#### [GIVEN REQUEST]
Count the lines in the material below that contain the word "collection". Reply with the number alone.

#### [SOURCE DATA]
■ ■ ■ ■

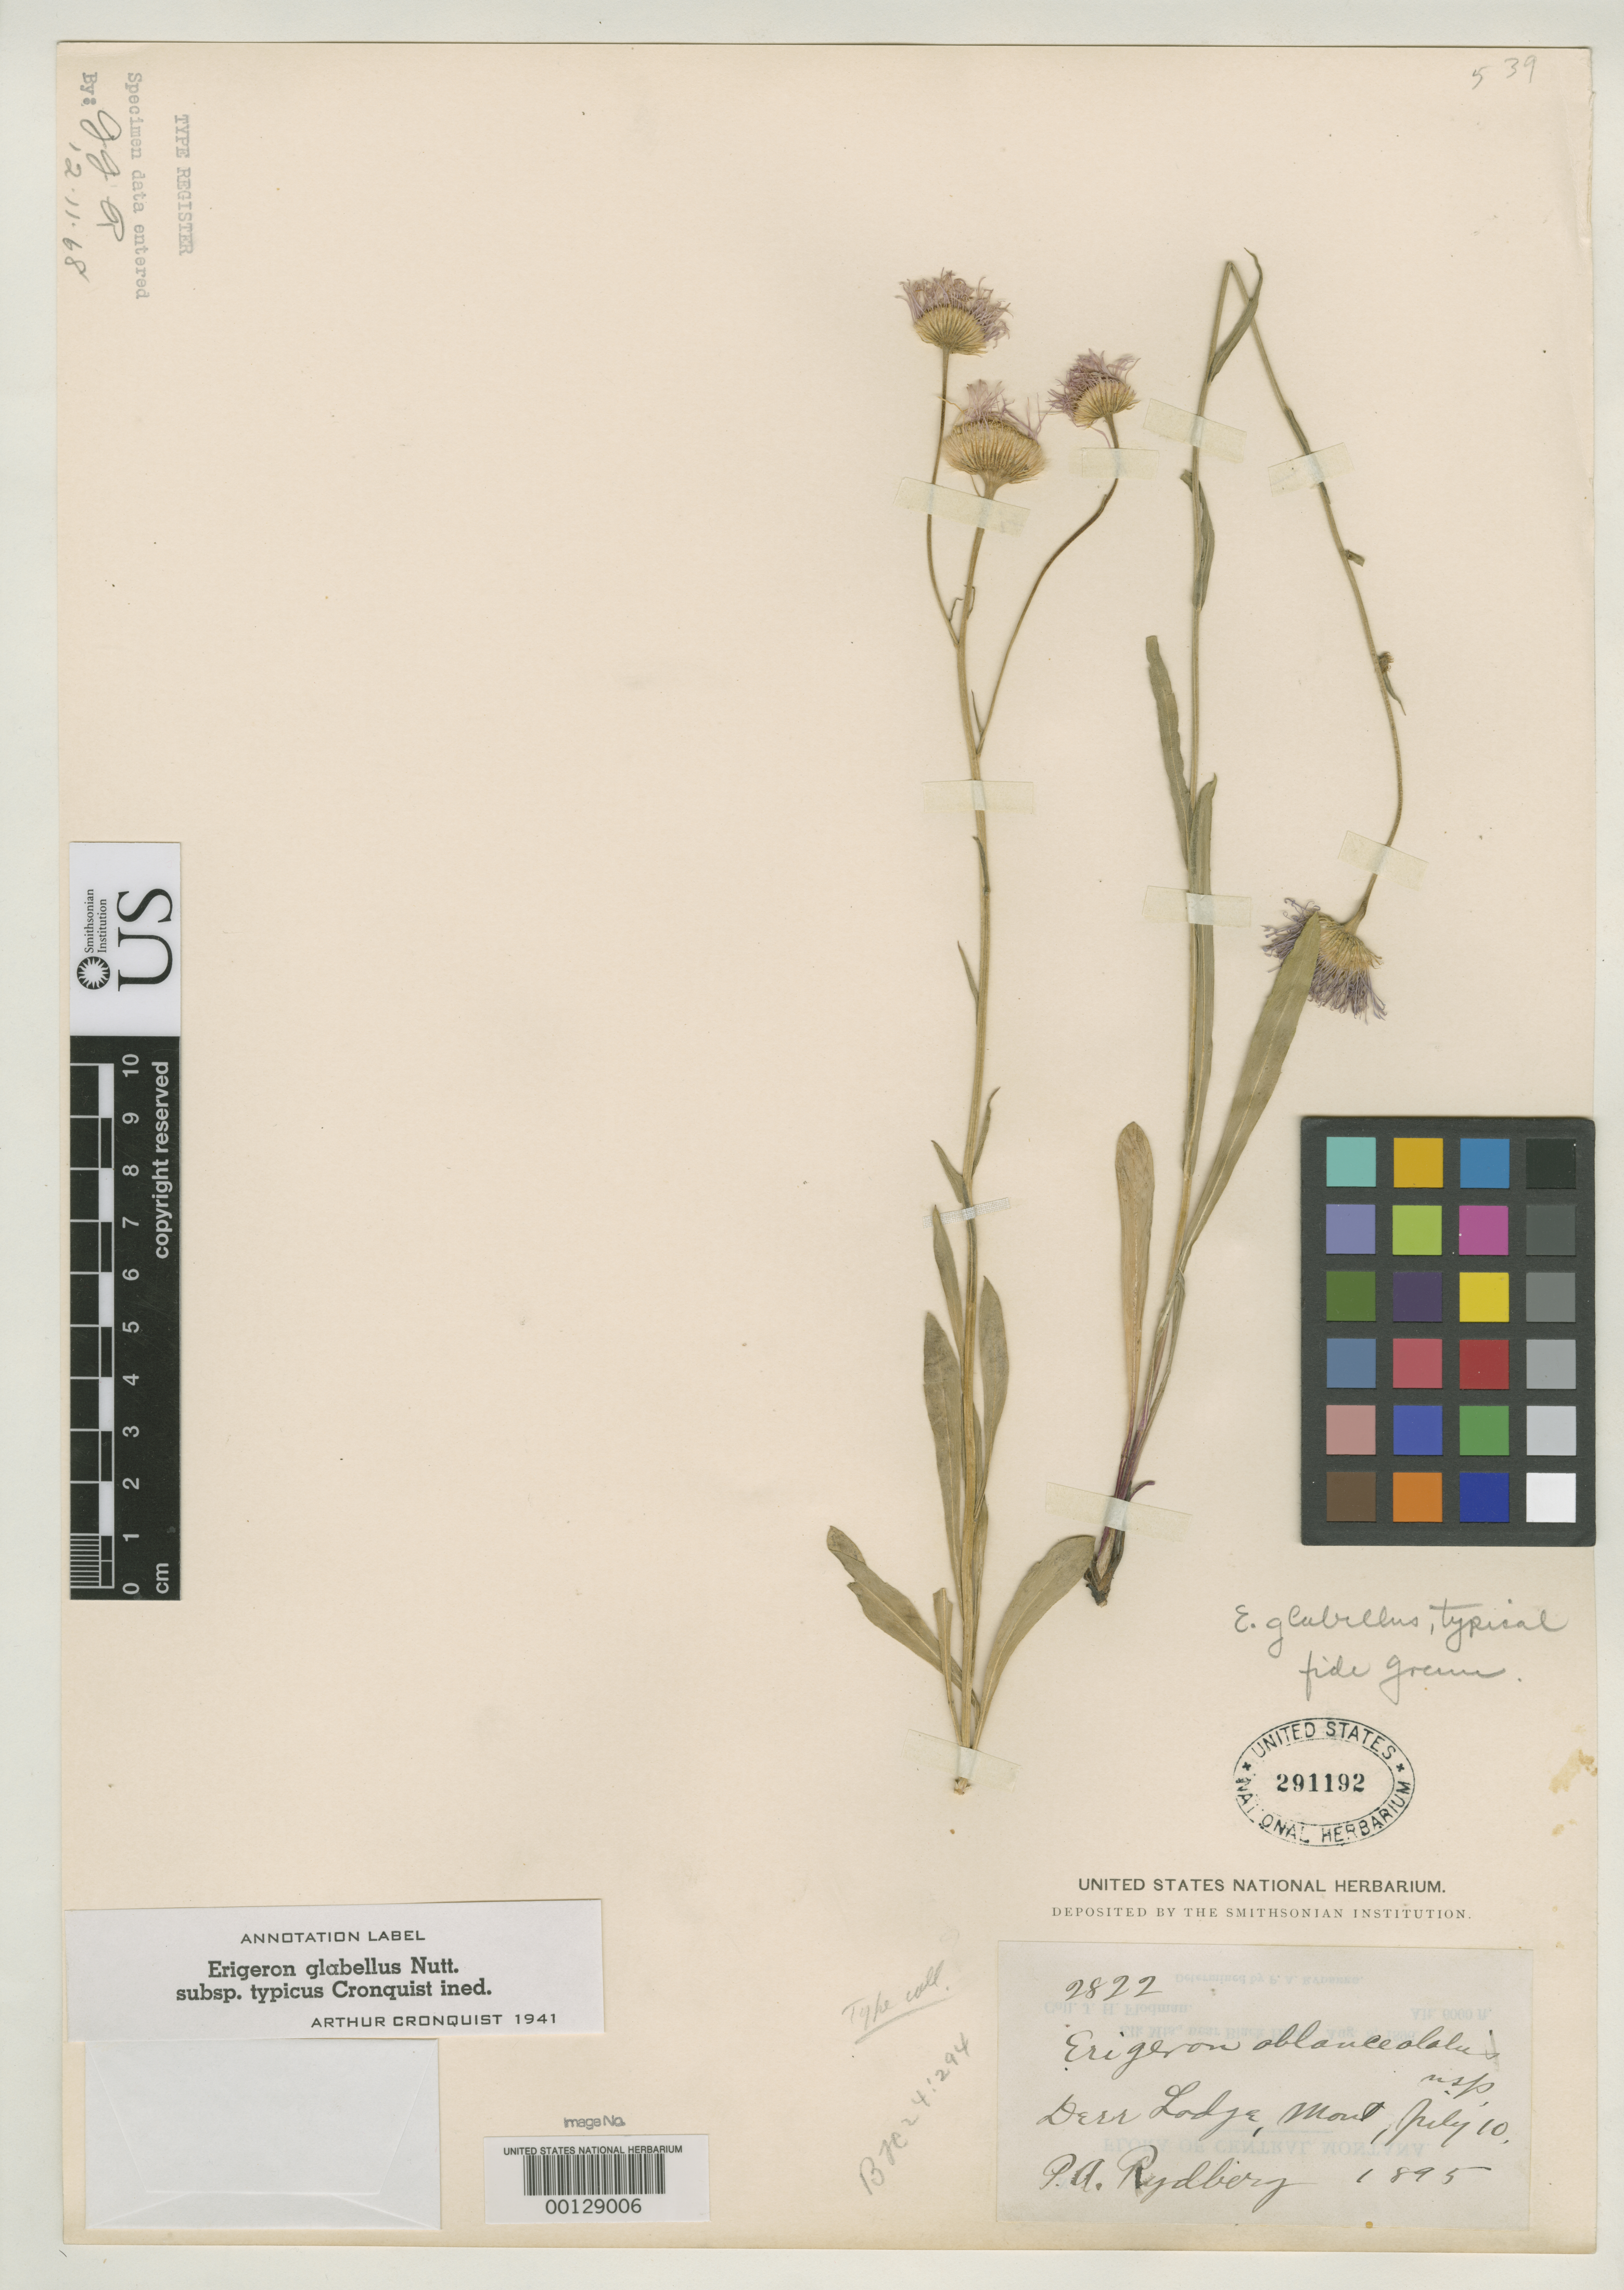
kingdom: Plantae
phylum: Tracheophyta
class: Magnoliopsida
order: Asterales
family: Asteraceae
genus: Erigeron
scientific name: Erigeron oblanceolatus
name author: Rydb.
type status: Isotype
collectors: P. A. Rydberg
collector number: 2822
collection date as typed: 10 Jul 1895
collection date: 1895-07-10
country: United States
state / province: Montana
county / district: Powell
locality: Deer Lodge.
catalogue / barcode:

■ ■ ■ ■

#### [EXERCISE ANSWER]
2